Incidentally, never underestimate the value of full, comprehensive, unobtrusive logging. If you're doing something on your desktop machine and it crashes, or otherwise behaves fairly strangely, you've got some chance of knowing why things went wrong. (Often the machine will tell you, to your face.) But if there's a problem with a machine like a web server, well, your best hope is that shortly before everything went wrong it left you a Cthulhu-esque diary of a series of increasingly frightening events that got weirder and weirder as they went along, until the machine's brain snapped and it collapsed into a non-responsive gibbering heap.

(Hmmm. Perhaps I'm creating the wrong image here. After all, my point is that we need logs so we can work out, in retrospect, what went wrong, but any seasoned Cthulhu player knows that the last thing you do is read the notes left behind by a now insane / dead lunatic, because chances are that, by reading those notes, the same thing will happen to you.)

Anyway.
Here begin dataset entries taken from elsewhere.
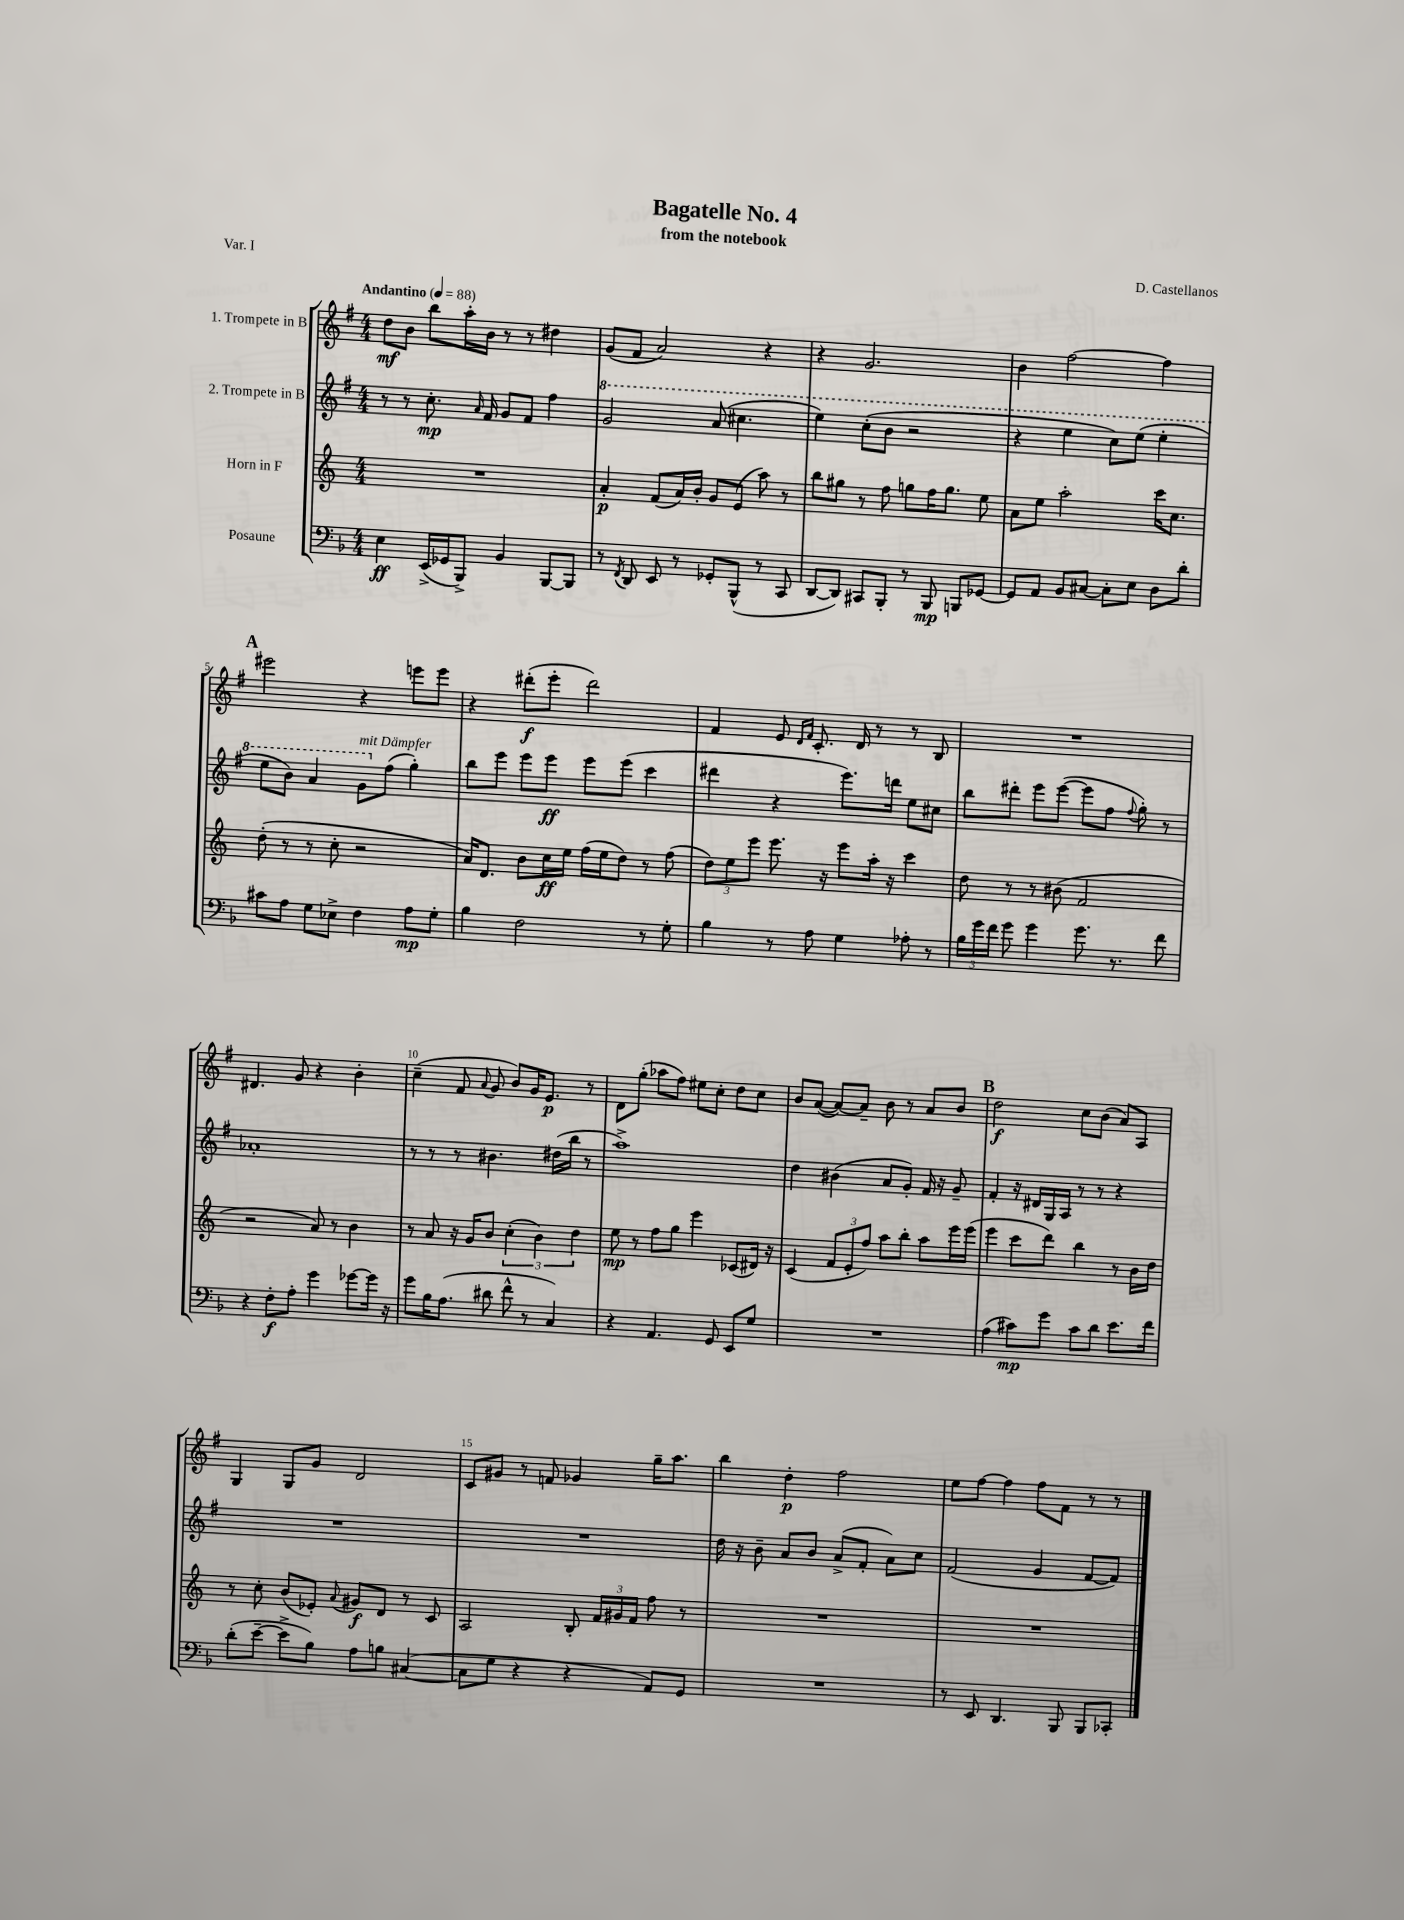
\header { title = "Bagatelle No. 4" composer = "D. Castellanos" subtitle = "from the notebook" piece = "Var. I" }
<<
\new StaffGroup <<
\new Staff = "s0" \with { instrumentName = "1. Trompete in B" } {
    \clef treble \key g \major \numericTimeSignature \time 4/4 \tempo "Andantino" 4 = 88
    \autoBeamOff d''8[\mf b'8] b''8[ a''16-. b'16] r8 r8 dis''4 |
    g'8[( fis'8] a'2) r4 |
    r4 g'2. |
    b'4 fis''2~ fis''4 |
    \mark \markup { \bold "A" } eis'''2 r4 e'''8[ e'''8] |
    r4 dis'''8[-.\f( e'''8]-. dis'''2) |
    fis'4 e'8 \grace { d'16[ fis'16] } c'8.-. d'16 r8 r8 b8 |
    R1 |
    dis'4. g'8 r4 b'4-. |
    c''4--( fis'8 \appoggiatura { a'8 } g'8 b'8[) g'16 e'8.]\p r8 |
    d'8[ g''8]-.( aes''8[ fis''8]) eis''8[ c''8]-. d''8[ c''8] |
    b'8[ a'8]~( a'8[~) a'8]-- b'8 r8 a'8[ b'8] |
    \mark \markup { \bold "B" } d''2\f c''8[ b'8]( a'8[) a8] |
    g4 g8[ g'8] d'2 |
    c'8[ gis'8] r8 f'8 ges'4 g''16[-- a''8.] |
    b''4 d''4-.\p fis''2 |
    e''8[ fis''8]~ fis''4 fis''8[ fis'8] r8 r8 \bar "|." |
}
\new Staff = "s1" \with { instrumentName = "2. Trompete in B" } {
    \clef treble \key g \major \numericTimeSignature \time 4/4
    \autoBeamOff r8 r8 c''8.-.\mp \grace { a'16 } fis'16 g'8[ fis'8] fis''4 |
    \ottava #1 g''2 a''8( cis'''4. |
    e'''4) c'''8[-.( b''8] r2 |
    r4 e'''4 c'''8[) e'''8]( e'''4-. |
    \mark \markup { \bold "A" } e'''8[ b''8]) a''4 g''8[^\markup { \italic "mit Dämpfer" } \ottava #0 fis''8]( g''4-.) |
    b''8[ e'''8] e'''8[ e'''8]\ff e'''8[ e'''8]( c'''4 |
    dis'''4 r4 e'''8.[) d'''16] e''8[ cis''8] |
    b''8[ dis'''8]-. e'''8[ e'''8]~( e'''8[ fis''8] \appoggiatura { fis''8 } g''8-.) r8 |
    aes'1-. |
    r8 r8 r8 bis'4. dis''16[( b''16] r8 |
    a''1->) |
    d''4 bis'4( a'8[ g'8]-.) fis'16 r16 g'8-- |
    \mark \markup { \bold "B" } fis'4-. r16 dis'16[ g16 a16] r8 r8 r4 |
    R1 |
    R1 |
    d''16 r16 b'8-- a'8[ b'8] a'8[->( fis'8]-. a'8[) c''8] |
    fis'2( g'4 fis'8[~ fis'8]) \bar "|." |
}
\new Staff = "s2" \with { instrumentName = "Horn in F" } {
    \clef treble \key c \major \numericTimeSignature \time 4/4
    \autoBeamOff R1 |
    a'4-.\p f'8[( a'16) b'16]-. g'8[ e'8]( a''8) r8 |
    b''8[ gis''8] r8 f''8 g''8[ f''16 g''8.] e''8 |
    a'8[ e''8] a''2-. c'''16[ c''8.] |
    \mark \markup { \bold "A" } d''8-.( r8 r8 c''8-. r2 |
    a'16[) d'8.] b'8[ c''16\ff e''16] f''16[( e''16 d''8]) r8 f''8( |
    \tuplet 3/2 { d''8[) e''8 e'''8] } e'''8. r16 e'''8[ a''16]-. r16 c'''4 |
    d''8 r8 r8 bis'8( f'2 |
    r2 a'8) r8 b'4 |
    r8 a'8 r16 g'16[ b'8] \tuplet 3/2 { c''4-.( b'4) d''4 } |
    e''8\mp r8 f''8[ g''8] e'''4 ces'8[( dis'16]) r16 |
    c'4( \tuplet 3/2 { f'8[ e'8-. f''8]) } a''8[ b''8]-. a''8[ e'''16 e'''16]( |
    \mark \markup { \bold "B" } e'''4 c'''8[ d'''8]) b''4 r8 b'16[ d''16] |
    r8 c''8-. b'8[( ees'8]-.) \appoggiatura { a'8 } gis'8[\f d'8] r8 c'8 |
    a2 b8-. \tuplet 3/2 { f'16[ gis'16 f'16] } f''8 r8 |
    R1 |
    R1 \bar "|." |
}
\new Staff = "s3" \with { instrumentName = "Posaune" } {
    \clef bass \key f \major \numericTimeSignature \time 4/4
    \autoBeamOff e4\ff e,16[->( ges,16 bes,,8]->) bes,4 bes,,8[~ bes,,8] |
    r8 \acciaccatura { f,8 } d,8 e,8 r8 ges,8[-. bes,,8]-^( r8 c,8 |
    d,8[~ d,8]) cis,8[ bes,,8]-. r8 bes,,8\mp b,,8[ ges,8]~ |
    ges,8[ a,8] bes,8[ cis8]~ cis8[-. e8] d8[ d'8]-. |
    \mark \markup { \bold "A" } cis'8[ a8] g8[ ees8]-> f4 a8[\mp g8]-. |
    bes4 f2 r8 g8-. |
    bes4 r8 a8 g4 aes8-. r8 |
    \tuplet 3/2 { bes16[ g'16 f'16] } g'8 g'4 g'8. r8. f'8 |
    r4 f8[-.\f a8]-. g'4 ges'8[~ ges'16] r16 |
    g'8[ bes16 a8.]( dis'8 f'8-^ r8 c4) |
    r4 a,4. g,8 e,8[ g8] |
    R1 |
    \mark \markup { \bold "B" } a4( cis'8[\mp) g'8] cis'8[ d'8] e'8.[ f'16] |
    d'8[-.( e'8]~-- e'8[-> bes8]) a8[ b8] cis4~( |
    cis8[ g8] r4 r4 a,8[) g,8] |
    R1 |
    r8 e,8 d,4. bes,,8 bes,,8[ ces,8]-. \bar "|." |
}
>>
>>
\layout { \context { \Score \override BarNumber.break-visibility = ##(#f #t #t) barNumberVisibility = #(every-nth-bar-number-visible 5) } }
It also means that you have to do something more intricate that just checking whether the box in question is actually up. You need to automate connecting to a web server and fetching a web page; you need to connect to an FTP server, send email, check that the email went where it should have gone, and so on. Or, if you're not prepared to do that, you need to have scripts that monitor the output of your web server, FTP server, MTA or whatever, and squawk when something weird happens.

No false alerts

OK, so the first issue is making sure that you catch every standard problem. The second is as tricky: it's making sure that you only send out alerts for things that are actual problems. (It's the boy who cried wolf, but with technology.) Otherwise, when your staff come to work, read their email, and there's a whole bunch of random email saying that something might be vaguely wrong, well, they're going to ignore it, either deliberately (delete all such mails) or unwittingly (not pay as much attention to those emails, because you know what they're going to say).

Also, if you check whether everything's fine every 5 minutes, say, and something breaks at 1pm and stays broken until 3pm, well, your systems shouldn't scream every five minutes that all hell has broken loose. In a situation like that, either a) staff know about it, but don't have time to turn off the warnings; or b) they don't know about it, which means the warnings have been useless. You need to be able to sit still if staff know about the problem, or escalate it if there's no response (e.g. the guy on call isn't answering his phone.)

I'm not pretending UK2 get this right, by any means. But, if I had the opportunity to revamp our systems, these are the principles I'd bear in mind when I did.